───── PROVIDED DATA ─────
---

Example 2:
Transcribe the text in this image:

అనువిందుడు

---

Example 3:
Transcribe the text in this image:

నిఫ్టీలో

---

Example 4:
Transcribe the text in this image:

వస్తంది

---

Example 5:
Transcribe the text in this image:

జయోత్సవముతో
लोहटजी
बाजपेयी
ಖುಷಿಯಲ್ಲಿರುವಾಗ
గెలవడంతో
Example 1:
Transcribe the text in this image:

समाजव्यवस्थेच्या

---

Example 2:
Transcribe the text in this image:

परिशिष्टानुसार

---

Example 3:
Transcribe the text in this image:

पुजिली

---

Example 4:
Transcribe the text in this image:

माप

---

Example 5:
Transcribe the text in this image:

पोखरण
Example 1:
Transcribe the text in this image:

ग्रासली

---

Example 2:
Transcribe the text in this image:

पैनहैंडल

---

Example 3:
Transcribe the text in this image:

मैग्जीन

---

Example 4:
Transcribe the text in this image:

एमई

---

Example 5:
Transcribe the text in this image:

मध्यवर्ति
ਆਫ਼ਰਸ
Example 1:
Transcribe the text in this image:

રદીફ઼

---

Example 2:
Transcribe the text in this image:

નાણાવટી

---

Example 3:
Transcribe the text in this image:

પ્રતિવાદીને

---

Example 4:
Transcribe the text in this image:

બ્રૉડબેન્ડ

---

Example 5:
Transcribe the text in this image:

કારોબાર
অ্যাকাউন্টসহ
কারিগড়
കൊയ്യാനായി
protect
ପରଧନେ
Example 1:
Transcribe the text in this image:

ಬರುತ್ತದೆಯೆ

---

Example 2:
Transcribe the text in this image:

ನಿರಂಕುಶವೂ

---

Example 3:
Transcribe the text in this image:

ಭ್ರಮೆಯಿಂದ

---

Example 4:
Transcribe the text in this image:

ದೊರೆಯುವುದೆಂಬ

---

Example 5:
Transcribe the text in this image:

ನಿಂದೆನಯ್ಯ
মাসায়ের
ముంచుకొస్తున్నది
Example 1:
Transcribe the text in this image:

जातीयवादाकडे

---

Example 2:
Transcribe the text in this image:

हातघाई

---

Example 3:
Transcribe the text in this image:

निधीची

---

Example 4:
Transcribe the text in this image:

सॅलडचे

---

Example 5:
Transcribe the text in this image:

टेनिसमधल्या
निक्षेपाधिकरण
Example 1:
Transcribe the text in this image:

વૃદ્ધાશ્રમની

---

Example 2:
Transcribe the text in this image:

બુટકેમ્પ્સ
─────
## DIRECTIONS FOR THIS TASK
Transcribe the whole listing with nothing added or left out.

## THE ANSWER
---

Example 2:
Transcribe the text in this image:

అనువిందుడు

---

Example 3:
Transcribe the text in this image:

నిఫ్టీలో

---

Example 4:
Transcribe the text in this image:

వస్తంది

---

Example 5:
Transcribe the text in this image:

జయోత్సవముతో
लोहटजी
बाजपेयी
ಖುಷಿಯಲ್ಲಿರುವಾಗ
గెలవడంతో
Example 1:
Transcribe the text in this image:

समाजव्यवस्थेच्या

---

Example 2:
Transcribe the text in this image:

परिशिष्टानुसार

---

Example 3:
Transcribe the text in this image:

पुजिली

---

Example 4:
Transcribe the text in this image:

माप

---

Example 5:
Transcribe the text in this image:

पोखरण
Example 1:
Transcribe the text in this image:

ग्रासली

---

Example 2:
Transcribe the text in this image:

पैनहैंडल

---

Example 3:
Transcribe the text in this image:

मैग्जीन

---

Example 4:
Transcribe the text in this image:

एमई

---

Example 5:
Transcribe the text in this image:

मध्यवर्ति
ਆਫ਼ਰਸ
Example 1:
Transcribe the text in this image:

રદીફ઼

---

Example 2:
Transcribe the text in this image:

નાણાવટી

---

Example 3:
Transcribe the text in this image:

પ્રતિવાદીને

---

Example 4:
Transcribe the text in this image:

બ્રૉડબેન્ડ

---

Example 5:
Transcribe the text in this image:

કારોબાર
অ্যাকাউন্টসহ
কারিগড়
കൊയ്യാനായി
protect
ପରଧନେ
Example 1:
Transcribe the text in this image:

ಬರುತ್ತದೆಯೆ

---

Example 2:
Transcribe the text in this image:

ನಿರಂಕುಶವೂ

---

Example 3:
Transcribe the text in this image:

ಭ್ರಮೆಯಿಂದ

---

Example 4:
Transcribe the text in this image:

ದೊರೆಯುವುದೆಂಬ

---

Example 5:
Transcribe the text in this image:

ನಿಂದೆನಯ್ಯ
মাসায়ের
ముంచుకొస్తున్నది
Example 1:
Transcribe the text in this image:

जातीयवादाकडे

---

Example 2:
Transcribe the text in this image:

हातघाई

---

Example 3:
Transcribe the text in this image:

निधीची

---

Example 4:
Transcribe the text in this image:

सॅलडचे

---

Example 5:
Transcribe the text in this image:

टेनिसमधल्या
निक्षेपाधिकरण
Example 1:
Transcribe the text in this image:

વૃદ્ધાશ્રમની

---

Example 2:
Transcribe the text in this image:

બુટકેમ્પ્સ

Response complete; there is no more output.